De acordo com ela, o coronel não havia perdido o jeito de agente secreto: dormia todas as noites com um revólver 38 na cabeceira da cama. Cristina também revelou que dos três criminosos, apenas um usava capuz e luvas. A viúva diz que ainda tem medo de revelar os outros detalhes do crime e que vai aguardar as investigações. Presente à perícia complementar realizada no sábado, Cristina diz que apenas na segunda visita os policiais levaram para análise o travesseiro com que Paulo Malhães foi encontrado e que continha sangue do militar. Ela também contou que o atestado de óbito do militar aponta que a causa da morte foi “edema pulmonar, isquemia de miocárdio e miocardiopatia hipertrófica”, esta última é uma doença pré-existente. 

Um especialista que preferiu não se identificar explicou que os dados apontam para uma morte provocada por um infarto em decorrência de um estresse muito forte, com aceleração aguda do coração. Ele disse, porém, que as circunstâncias da morte só serão explicadas no laudo cadavérico. “Tem que ler o laudo todo. Às vezes na guia policial não vem a história toda para o médico e analisando o cadáver a gente encontra outra lesão já existente. Só o laudo do local e o cadavérico juntos é que vão dar a conclusão do caso”, explicou. 

Coronel fez fogueira com documentos da ditadura
De seus 40 anos de idade, Cristina Malhães passou 25 ao lado do coronel. Os dois começaram a viver juntos quando ela tinha apenas 15 anos. “Eu perdi a minha coluna. A verdade é que eu vivia um pouco a vida dele, e não a minha”, contou, a voz trêmula. Magra, baixa e frágil, Cristina é um mulher simples. Ela resumiu sua vida ao sítio em Marapicu. Cuidava da casa, dos cachorros e, especialmente, do marido. Concluiu o Ensino Médio e fez um curso técnico de Informática, mas nunca trabalhou fora de casa. “Vivíamos da pensão do Paulo”, disse.
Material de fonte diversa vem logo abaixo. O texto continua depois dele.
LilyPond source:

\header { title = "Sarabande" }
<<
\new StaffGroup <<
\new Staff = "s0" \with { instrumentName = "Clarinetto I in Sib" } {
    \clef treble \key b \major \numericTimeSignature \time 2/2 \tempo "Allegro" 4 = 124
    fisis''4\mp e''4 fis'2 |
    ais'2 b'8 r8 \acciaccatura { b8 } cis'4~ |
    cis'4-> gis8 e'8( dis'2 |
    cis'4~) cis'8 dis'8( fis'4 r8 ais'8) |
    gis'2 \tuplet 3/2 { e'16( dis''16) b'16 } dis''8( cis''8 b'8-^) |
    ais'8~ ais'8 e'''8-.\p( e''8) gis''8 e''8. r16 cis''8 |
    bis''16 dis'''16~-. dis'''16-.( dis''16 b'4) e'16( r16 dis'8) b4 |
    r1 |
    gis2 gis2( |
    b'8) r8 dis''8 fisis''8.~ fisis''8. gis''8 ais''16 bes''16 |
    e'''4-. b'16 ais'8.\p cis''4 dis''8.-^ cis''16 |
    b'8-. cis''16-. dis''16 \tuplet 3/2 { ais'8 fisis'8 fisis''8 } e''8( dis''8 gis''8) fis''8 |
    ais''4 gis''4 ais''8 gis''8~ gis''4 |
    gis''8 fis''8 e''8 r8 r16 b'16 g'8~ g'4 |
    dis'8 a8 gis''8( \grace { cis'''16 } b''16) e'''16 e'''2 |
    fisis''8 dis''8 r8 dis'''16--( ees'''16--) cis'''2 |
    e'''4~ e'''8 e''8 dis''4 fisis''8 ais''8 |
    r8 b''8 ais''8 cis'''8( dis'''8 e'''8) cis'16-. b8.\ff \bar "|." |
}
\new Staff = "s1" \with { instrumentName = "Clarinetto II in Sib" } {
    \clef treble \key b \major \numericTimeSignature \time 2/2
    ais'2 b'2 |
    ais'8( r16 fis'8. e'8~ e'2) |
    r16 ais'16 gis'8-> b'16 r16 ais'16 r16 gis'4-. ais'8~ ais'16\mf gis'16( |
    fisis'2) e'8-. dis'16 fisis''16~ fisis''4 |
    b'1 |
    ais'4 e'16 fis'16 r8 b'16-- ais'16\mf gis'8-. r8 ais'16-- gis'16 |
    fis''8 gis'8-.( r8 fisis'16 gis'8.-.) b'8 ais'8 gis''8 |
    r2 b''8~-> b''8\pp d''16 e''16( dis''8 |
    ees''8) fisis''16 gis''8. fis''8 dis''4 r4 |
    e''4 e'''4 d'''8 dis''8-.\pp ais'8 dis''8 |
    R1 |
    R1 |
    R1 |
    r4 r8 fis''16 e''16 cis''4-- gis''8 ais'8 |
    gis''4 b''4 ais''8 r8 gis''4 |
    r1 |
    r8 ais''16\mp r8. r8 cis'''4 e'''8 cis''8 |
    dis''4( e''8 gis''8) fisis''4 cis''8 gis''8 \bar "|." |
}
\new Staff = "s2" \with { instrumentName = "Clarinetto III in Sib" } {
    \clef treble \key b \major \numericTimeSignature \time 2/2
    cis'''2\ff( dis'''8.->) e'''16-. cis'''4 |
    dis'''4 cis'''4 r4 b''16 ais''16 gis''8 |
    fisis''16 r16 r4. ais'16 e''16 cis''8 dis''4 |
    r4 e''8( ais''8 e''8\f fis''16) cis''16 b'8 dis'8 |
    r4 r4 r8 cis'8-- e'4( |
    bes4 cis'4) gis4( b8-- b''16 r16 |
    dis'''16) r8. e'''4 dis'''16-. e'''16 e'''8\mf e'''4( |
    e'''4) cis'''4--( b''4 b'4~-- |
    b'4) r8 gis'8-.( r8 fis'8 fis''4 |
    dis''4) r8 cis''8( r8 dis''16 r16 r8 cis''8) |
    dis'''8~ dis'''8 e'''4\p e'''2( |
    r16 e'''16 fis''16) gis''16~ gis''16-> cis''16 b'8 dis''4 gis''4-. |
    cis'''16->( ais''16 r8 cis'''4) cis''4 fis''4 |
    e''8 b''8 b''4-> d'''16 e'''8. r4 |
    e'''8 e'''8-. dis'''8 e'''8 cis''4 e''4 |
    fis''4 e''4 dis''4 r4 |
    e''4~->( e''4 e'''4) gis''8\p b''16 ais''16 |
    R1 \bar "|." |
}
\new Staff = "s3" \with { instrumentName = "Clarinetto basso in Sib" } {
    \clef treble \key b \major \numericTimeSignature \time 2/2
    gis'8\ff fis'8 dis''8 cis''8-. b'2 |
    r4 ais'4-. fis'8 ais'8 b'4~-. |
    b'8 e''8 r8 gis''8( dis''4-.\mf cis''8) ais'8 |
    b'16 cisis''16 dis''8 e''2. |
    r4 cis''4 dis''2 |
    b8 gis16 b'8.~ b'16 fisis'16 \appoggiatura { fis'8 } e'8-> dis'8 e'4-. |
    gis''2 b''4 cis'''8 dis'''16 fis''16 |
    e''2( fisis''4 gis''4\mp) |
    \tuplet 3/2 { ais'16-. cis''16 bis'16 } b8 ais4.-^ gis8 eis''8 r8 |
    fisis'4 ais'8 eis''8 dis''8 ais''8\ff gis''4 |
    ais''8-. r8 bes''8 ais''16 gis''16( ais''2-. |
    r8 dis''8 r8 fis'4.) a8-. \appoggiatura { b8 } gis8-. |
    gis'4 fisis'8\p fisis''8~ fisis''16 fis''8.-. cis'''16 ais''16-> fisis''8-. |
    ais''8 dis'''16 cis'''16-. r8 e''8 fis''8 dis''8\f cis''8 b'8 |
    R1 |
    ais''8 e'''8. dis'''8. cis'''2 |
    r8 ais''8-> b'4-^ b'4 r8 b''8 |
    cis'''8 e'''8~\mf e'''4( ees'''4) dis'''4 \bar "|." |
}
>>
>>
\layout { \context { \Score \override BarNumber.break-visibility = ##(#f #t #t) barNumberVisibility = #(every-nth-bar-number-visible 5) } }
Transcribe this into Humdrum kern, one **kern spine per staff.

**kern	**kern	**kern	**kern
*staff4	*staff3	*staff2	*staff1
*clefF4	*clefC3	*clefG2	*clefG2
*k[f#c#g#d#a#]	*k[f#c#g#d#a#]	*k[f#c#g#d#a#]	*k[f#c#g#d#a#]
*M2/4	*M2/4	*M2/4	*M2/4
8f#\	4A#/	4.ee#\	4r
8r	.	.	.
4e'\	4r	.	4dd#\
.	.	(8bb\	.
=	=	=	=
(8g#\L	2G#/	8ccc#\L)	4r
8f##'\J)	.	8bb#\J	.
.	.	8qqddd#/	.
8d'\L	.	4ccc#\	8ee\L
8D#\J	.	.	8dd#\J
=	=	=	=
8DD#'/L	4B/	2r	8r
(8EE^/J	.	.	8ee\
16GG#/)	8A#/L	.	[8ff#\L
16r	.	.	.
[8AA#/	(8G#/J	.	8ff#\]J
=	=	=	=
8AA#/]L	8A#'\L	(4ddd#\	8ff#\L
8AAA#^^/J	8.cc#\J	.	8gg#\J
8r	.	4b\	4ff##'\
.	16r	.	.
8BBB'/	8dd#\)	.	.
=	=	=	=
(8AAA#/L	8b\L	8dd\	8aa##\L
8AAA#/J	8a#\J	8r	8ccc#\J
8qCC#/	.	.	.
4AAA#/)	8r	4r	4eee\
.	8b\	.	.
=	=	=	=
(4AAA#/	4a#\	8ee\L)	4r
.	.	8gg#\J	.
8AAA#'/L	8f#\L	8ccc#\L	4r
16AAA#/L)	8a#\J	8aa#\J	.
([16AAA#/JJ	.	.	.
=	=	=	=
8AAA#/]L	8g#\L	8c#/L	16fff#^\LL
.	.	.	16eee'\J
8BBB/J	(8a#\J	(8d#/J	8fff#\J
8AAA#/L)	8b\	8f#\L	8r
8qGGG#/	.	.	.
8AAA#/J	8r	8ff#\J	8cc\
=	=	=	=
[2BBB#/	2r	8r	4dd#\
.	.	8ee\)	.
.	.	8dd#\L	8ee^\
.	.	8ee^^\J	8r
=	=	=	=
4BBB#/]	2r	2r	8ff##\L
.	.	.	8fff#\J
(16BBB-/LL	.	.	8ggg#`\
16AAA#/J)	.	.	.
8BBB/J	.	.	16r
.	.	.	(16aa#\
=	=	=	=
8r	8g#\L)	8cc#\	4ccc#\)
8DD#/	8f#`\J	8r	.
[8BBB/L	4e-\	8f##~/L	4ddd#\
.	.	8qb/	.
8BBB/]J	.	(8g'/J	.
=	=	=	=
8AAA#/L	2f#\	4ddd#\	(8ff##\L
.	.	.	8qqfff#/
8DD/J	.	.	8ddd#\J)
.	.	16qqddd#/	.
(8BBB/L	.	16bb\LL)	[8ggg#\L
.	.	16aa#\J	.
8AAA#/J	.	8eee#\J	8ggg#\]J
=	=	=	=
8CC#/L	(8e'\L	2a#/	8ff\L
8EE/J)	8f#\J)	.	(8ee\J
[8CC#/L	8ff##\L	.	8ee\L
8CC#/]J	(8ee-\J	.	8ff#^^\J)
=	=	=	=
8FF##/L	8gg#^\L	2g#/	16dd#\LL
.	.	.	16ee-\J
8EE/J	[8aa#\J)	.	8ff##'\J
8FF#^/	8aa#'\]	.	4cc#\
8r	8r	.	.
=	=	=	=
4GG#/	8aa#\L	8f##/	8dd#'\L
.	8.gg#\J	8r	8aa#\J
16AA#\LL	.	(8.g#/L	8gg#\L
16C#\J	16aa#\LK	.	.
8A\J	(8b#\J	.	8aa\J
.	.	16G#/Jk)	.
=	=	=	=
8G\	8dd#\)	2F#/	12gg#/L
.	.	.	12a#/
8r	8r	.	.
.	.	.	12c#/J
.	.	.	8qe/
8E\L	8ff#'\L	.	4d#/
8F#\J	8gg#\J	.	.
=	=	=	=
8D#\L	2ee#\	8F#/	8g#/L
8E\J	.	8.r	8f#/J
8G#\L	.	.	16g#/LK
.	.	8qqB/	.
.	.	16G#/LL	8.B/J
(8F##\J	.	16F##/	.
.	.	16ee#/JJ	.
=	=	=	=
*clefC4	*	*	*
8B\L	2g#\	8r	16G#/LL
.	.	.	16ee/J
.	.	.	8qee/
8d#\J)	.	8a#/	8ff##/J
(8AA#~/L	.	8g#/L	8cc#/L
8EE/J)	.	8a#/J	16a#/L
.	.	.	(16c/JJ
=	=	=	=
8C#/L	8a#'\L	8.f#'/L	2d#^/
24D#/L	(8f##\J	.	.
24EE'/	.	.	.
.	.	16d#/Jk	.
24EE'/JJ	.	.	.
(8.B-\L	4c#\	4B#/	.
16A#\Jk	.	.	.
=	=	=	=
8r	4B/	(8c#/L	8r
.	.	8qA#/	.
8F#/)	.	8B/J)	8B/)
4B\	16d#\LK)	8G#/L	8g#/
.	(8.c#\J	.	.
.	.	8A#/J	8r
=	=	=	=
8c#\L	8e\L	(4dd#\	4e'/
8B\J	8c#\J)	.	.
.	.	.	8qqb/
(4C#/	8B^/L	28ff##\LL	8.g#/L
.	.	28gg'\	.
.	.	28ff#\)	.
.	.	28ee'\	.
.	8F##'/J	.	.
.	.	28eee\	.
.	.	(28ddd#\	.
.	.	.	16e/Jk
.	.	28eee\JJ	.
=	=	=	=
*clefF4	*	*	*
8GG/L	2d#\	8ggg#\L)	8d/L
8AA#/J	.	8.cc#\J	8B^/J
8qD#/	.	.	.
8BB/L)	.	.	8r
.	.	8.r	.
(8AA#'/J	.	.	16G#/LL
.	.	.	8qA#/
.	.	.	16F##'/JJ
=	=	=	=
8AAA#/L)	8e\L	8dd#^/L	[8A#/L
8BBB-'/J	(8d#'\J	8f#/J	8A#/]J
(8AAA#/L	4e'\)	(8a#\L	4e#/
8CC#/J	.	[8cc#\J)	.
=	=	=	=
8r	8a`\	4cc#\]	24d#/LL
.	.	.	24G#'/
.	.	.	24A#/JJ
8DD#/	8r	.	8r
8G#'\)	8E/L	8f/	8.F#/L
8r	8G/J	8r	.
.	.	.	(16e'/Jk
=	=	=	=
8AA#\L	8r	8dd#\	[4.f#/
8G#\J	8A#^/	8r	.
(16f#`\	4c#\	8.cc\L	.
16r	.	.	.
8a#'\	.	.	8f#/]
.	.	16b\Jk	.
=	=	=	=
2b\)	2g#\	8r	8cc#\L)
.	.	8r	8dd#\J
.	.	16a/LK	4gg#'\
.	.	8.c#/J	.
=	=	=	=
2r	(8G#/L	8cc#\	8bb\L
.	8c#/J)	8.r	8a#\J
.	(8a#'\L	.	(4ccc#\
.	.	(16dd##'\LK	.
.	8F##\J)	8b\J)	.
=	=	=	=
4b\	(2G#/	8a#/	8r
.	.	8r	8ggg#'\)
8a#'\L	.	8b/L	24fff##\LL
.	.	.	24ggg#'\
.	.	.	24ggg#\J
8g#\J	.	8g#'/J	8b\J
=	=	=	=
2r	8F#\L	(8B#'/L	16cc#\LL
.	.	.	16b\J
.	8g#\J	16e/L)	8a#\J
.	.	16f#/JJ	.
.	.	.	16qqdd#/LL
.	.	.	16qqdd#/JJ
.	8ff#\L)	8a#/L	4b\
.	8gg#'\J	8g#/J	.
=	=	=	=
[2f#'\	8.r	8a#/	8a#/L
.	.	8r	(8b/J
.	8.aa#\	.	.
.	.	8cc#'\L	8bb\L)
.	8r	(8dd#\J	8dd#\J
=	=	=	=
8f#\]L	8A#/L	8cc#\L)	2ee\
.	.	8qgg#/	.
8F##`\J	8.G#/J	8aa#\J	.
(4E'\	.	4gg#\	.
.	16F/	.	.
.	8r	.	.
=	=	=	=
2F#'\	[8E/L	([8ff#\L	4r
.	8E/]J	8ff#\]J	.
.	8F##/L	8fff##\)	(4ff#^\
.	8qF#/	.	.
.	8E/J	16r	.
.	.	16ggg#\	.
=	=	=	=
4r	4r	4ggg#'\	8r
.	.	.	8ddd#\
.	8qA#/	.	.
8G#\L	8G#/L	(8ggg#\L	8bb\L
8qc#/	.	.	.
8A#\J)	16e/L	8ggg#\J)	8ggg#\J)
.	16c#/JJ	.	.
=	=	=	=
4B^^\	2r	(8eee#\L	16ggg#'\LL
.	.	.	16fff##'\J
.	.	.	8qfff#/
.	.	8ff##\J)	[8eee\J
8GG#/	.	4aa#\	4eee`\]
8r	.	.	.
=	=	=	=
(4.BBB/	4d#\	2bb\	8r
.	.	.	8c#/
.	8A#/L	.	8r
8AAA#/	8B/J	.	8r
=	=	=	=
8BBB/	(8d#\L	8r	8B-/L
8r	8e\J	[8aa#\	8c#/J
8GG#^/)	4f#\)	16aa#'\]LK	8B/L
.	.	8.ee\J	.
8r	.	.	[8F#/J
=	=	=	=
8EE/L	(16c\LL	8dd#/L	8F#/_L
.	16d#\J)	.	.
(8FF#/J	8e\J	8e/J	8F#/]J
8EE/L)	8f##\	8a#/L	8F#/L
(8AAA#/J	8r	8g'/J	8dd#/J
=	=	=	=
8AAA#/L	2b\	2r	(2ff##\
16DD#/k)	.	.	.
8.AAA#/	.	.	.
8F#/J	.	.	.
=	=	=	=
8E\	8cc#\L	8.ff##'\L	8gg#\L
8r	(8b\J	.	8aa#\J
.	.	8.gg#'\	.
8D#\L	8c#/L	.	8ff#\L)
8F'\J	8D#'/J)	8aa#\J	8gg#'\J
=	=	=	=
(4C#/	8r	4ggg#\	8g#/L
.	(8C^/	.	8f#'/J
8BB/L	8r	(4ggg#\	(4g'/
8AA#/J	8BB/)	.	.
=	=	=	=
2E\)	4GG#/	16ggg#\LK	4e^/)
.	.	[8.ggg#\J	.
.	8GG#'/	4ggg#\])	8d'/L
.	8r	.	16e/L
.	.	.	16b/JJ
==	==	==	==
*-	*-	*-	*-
Os dois raramente deixavam o local .“Eu queria sair, mas como ele não gostava, eu não criava problema”, disse. Ela lembra que em um dos poucos momentos de lazer, há muitos anos, o casal fez um passeio na Praia de Itacuruçá. Os dois não tiveram filhos. Primeiro, Cristina diz que foi ele quem não quis, pois já tinha cinco de outras cinco uniões. Depois, foi ela quem desistiu. Ao consultar um pai de santo que jogava búzios, descobriu que seu primeiro filho seria um homem. Como queria uma menina, decidiu não engravidar. Sobre o papel que o marido desempenhou no Exército, ela diz que já sabia de alguns detalhes antes das primeiras entrevistas dadas em 2012. “Toda vez que ele contava, acho que ele se aliviava um pouco. Ele gostava de falar e de dar entrevistas. Acho que ele gostava de falar do assunto. Ele amava o Exército”, contou ela. Cristina disse que pouco antes de começarem a morar juntos, Paulo Malhães fez uma grande fogueira com todos os documentos que tinha da época da ditadura.

Laudo deve sair hoje
A Divisão de Homícidios da Baixada Fluminense investiga a morte do coronel. A expectativa é de que o laudo cadavérico chegue hoje à delegacia. Os filhos do militar também são aguardados para depoimento. Há pouco mais de um mês, o coronel Paulo Malhães recebeu a reportagem do DIA na mesma casa onde foi assassinado. Na ocasião, ele revelou que, em 1973, foi designado para uma missão do gabinete do ministro do Exército a fim de desenterrar o corpo do ex-deputado federal Rubens Paiva em uma praia, no Recreio dos Bandeirantes. Paulo Malhães serviu no gabinete no ministro do Exército e era agente do Centro de Informações do Exército.